The tobacco industry is braced for another bruising legal battle in the US as it faces what may be the biggest lawsuit in its history.
In the case that begins today, 1st April, at the James City County/Williamsburg Circuit Court in the 9th Judicial Circuit of Virginia, four of the world’s largest cigarette manufacturers will seek to counter claims that tobacco cultivation is restricted under an obscure English law of the early 17th century which was only recently rediscovered.
The 1613 Act for the Grant of Benefit in the Commerce of Noxious Weeds, which according to the lawsuit was found when a cupboard in Buckingham Palace was being rearranged to make room for unwanted crowns returned by Prince Harry and Meghan Markle, conferred a lifetime monopoly on the growing of tobacco on the Virginia settler John Rolfe – and, crucially, allowed him to pass it on to his heirs.
The lawsuit has been brought by Sheldon Q. Rolfe III (pictured), a 28-year-old strategic hot-tub implementer of Lick Skillet, Virginia, who claims he is John Rolfe’s great-great-great-great-great-great-great-great-great-great-great-great-great-grandson.
It asserts that the proceeds of all tobacco growing since 1613 should properly have accrued to the Rolfe family, and further asserts that a hitherto unknown amendment to the United States Constitution as well as hitherto unknown clauses in the Framework Convention on Tobacco Control, the Treaty of Versailles and the North American Free Trade Agreement extend this entitlement beyond the narrow confines of 17th-century Virginia to the entire world.
Damages three times the global economy
The industry is expected to challenge this.
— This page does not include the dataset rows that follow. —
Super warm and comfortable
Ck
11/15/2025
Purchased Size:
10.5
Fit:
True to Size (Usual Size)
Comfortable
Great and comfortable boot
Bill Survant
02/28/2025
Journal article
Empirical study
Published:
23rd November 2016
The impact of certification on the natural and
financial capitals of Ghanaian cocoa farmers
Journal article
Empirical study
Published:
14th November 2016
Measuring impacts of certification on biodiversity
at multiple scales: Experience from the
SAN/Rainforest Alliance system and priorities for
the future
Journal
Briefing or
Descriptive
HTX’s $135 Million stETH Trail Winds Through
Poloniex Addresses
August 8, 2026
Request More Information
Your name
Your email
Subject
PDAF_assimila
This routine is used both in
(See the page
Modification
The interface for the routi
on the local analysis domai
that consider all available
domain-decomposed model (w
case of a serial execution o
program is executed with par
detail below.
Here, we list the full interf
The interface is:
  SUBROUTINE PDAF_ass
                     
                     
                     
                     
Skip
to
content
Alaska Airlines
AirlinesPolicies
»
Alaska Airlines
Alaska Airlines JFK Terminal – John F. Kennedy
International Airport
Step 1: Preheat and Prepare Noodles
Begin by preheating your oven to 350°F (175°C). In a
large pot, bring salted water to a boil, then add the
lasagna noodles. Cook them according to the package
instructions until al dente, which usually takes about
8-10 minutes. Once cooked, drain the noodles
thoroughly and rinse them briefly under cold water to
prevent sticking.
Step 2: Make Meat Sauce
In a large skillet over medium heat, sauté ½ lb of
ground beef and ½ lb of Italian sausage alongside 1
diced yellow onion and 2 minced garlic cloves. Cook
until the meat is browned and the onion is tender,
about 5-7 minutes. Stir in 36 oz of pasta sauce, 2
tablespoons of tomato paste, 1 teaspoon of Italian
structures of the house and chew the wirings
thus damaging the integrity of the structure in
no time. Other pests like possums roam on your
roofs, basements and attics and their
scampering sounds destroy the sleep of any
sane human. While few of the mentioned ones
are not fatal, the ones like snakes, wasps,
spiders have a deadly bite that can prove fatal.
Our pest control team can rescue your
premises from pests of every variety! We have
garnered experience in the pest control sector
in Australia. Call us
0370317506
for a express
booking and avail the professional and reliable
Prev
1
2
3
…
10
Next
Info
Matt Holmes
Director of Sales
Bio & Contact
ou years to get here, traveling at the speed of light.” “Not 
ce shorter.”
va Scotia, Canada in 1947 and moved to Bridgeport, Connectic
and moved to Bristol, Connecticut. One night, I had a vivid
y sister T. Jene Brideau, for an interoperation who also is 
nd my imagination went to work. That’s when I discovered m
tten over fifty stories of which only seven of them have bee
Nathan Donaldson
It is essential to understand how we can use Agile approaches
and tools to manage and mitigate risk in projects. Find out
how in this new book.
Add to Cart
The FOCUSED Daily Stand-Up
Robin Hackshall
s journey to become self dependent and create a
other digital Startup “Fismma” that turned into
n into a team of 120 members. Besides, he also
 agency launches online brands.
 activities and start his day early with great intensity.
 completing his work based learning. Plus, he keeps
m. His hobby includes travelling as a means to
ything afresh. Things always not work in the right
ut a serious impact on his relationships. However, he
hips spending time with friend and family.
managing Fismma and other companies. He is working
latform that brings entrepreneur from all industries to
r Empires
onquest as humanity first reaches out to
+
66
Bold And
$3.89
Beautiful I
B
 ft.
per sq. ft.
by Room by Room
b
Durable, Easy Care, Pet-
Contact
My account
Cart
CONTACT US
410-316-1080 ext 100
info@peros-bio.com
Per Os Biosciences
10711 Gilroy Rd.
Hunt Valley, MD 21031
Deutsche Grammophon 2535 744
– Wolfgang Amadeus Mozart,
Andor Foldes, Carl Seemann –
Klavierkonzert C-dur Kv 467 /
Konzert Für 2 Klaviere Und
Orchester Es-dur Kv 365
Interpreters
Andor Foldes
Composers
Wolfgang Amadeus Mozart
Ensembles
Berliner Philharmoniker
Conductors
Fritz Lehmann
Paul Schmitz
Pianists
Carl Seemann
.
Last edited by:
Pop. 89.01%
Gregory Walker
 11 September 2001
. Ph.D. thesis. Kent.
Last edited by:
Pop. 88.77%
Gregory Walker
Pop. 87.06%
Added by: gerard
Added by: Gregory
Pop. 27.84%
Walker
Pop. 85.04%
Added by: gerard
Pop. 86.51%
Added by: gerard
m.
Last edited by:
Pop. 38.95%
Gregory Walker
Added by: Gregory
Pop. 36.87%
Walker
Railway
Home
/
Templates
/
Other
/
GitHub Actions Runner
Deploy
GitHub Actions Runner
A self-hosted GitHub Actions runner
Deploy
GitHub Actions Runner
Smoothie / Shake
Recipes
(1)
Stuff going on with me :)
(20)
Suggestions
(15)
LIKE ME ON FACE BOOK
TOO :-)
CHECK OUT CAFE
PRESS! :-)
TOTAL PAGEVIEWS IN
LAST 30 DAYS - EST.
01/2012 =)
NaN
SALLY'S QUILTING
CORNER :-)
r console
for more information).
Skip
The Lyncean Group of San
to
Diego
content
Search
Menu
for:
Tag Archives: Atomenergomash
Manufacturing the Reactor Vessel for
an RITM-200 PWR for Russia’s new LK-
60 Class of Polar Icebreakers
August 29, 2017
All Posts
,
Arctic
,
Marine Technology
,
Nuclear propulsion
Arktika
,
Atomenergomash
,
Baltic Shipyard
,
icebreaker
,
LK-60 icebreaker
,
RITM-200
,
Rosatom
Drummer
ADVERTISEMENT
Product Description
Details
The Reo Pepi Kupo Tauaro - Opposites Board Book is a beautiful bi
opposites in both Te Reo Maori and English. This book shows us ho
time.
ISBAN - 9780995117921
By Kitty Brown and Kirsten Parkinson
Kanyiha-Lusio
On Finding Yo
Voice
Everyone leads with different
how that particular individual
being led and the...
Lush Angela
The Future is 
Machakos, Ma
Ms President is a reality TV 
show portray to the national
One insider at a Big Tobacco company, who asked not to be named, told TobaccoIntelligence that industry lawyers consider the Constitutional and Versailles claims to be especially vulnerable elements of Rolfe’s case, “given that they appear to be printed in Verdana, which was only released in 1996”.
Rolfe is seeking damages including compound interest of $282 trillion, or approximately three times the size of the entire global annual economy – although in an apparent indication of willingness to reach a non-litigated settlement he did say in a statement at a local bar last night that he would be prepared to accept several post-dated cheques.
If his case is successful it is likely to mean the end for heated tobacco and snus, as well as combustibles, though products such as non-tobacco nicotine pouches and e-cigarettes using synthesised nicotine could find their markets substantially increased.
However, observers note that the industry has shrugged off similar challenges before. In 2012 it successfully defended itself in a Cairo court against claims by café owner Mohammed al-Pir that as the great-great-great-great-great-great-great-great-great-great-great-great-great-great-great-great-great-great-great-great-great-great-great-great-great-great-great-great-great-great-great-great-great-great-great-great-great-great-great-great-great-great-great-great-great-great-great-great-great-great-great-great-great-great-great-great-great-great-great-great-great-great-great-great-great-great-great-great-great-great-great-great-great-great-great-great-great-great-great-great-great-great-great-great-great-great-great-great-great-great-great-great-great-great-great-great-great-great-great-great-great-great-great-great-great-great-great-great-great-great-great-great-great-great-great-grandson of the Pharaoh Thutmose III he held a worldwide patent on the concept of rolled paper.